RIFORMA PENSIONI, LE PAROLE DI GHISELLI
Roberto Ghiselli non nasconde una certa delusione visto che il confronto tra Governo Draghi e sindacati sulla riforma delle pensioni non è ancora iniziato. “L’unica novità riguarda la ripresa dei lavori delle due Commissioni istituite sui lavori gravosi e su spesa previdenziale e assistenziale, che dovrebbero portare ad alcuni primi risultati entro il prossimo luglio. Ma la discussione vera non è ancora partita e temiamo che le due Commissioni vengano ormai usata dal Governo come alibi per non affrontare il tema nell’unica sede di confronto reale, il tavolo con Cgil, Cisl e Uil. Come è un alibi per il Governo il fatto che prima delle pensioni vi sarebbe la priorità dei licenziamenti e della riforma degli ammortizzatori, sulla cui gestione stenderei un velo pietoso”, spiega il Segretario confederale della Cgil in un’intervista a pensionipertutti.it.
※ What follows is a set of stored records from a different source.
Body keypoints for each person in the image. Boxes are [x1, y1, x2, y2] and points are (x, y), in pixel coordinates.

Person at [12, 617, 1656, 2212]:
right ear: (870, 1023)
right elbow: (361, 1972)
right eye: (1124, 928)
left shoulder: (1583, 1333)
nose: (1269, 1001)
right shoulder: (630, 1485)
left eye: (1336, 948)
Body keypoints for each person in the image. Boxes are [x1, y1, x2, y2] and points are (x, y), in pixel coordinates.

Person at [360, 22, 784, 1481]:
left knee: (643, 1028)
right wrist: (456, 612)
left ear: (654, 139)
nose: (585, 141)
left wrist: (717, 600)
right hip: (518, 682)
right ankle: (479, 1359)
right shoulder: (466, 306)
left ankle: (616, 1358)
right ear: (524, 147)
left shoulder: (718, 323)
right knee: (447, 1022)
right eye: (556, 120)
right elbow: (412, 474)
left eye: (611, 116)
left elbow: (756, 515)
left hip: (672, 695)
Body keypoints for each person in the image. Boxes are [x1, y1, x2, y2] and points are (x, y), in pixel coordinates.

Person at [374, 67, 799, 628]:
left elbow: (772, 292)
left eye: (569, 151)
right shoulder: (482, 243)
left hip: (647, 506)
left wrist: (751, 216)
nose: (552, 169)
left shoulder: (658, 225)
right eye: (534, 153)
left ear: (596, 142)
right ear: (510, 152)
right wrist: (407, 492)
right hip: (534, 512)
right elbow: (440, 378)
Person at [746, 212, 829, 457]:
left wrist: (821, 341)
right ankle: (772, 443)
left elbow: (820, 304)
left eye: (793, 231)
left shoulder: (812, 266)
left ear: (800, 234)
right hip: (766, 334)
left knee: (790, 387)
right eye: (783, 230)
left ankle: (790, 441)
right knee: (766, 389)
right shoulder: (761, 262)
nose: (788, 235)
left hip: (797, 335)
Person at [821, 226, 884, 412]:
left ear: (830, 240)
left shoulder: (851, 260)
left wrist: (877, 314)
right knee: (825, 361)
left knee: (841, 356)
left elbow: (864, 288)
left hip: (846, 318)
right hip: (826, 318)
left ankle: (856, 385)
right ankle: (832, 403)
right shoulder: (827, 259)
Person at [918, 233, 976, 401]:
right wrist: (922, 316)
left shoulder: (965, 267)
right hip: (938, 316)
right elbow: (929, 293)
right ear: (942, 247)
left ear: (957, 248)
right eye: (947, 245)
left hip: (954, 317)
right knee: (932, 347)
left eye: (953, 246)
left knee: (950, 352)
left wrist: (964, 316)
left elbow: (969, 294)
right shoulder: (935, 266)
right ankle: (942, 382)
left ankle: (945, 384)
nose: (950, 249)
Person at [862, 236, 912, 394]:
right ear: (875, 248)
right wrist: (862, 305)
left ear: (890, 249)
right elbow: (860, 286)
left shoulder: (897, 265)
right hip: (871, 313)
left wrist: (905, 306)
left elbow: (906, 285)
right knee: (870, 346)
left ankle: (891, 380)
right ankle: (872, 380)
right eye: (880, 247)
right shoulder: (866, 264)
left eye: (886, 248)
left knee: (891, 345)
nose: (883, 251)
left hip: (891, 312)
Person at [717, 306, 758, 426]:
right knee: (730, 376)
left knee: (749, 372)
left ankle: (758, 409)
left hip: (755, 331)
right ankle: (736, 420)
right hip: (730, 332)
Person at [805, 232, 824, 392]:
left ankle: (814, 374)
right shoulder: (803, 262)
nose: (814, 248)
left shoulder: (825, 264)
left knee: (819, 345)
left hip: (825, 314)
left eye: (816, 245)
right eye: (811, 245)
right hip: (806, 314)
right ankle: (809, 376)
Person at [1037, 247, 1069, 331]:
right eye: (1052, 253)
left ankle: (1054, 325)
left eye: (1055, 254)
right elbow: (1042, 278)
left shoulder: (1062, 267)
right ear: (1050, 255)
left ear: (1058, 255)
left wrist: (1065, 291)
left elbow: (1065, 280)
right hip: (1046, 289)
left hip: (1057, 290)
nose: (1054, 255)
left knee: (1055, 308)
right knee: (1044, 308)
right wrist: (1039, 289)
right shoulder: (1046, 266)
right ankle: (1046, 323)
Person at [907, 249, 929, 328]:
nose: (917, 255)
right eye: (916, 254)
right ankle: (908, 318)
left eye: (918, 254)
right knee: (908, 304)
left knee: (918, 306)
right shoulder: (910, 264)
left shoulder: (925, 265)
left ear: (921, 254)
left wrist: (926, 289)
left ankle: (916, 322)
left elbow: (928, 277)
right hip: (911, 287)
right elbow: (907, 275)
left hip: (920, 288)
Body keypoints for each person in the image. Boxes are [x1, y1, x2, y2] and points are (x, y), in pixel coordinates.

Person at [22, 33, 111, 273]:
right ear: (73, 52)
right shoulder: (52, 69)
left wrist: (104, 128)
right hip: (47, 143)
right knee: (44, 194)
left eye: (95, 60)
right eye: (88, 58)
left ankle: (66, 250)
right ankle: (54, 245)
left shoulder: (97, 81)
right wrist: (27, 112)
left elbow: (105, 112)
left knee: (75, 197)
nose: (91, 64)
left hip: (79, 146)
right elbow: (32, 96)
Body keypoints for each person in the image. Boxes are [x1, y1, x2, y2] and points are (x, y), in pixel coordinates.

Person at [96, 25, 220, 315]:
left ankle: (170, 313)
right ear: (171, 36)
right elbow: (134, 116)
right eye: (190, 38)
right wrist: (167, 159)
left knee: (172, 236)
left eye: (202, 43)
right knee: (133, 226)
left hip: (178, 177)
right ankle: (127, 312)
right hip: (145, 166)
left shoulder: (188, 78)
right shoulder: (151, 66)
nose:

IL COMMENTO SUL RAPPORTO DELLA CORTE DEI CONTI
Ghiselli spiega che “se il confronto non partirà subito e se le risposte di merito non arriveranno di certo non staremo con le mani in mano: il futuro previdenziale delle persone è troppo delicato e noi lo stiamo prendendo sul serio, cercando di superare, nel rapporto con la nostra gente, anche le ferite aperte nel passato”. Non sono quindi da escludere mobilitazioni dei sindacati in tema di pensioni, anche perché “un sistema di uscita per la vecchiaia a 67 anni, come è quello attuale, non regge e “il tema della flessibilità in uscita a un’età decente si impone, e ora iniziano a dirlo anche altri, non solo noi”, aggiunge il sindacalista riferendosi a quanto contenuto nella relazione annuale della Corte dei Conti.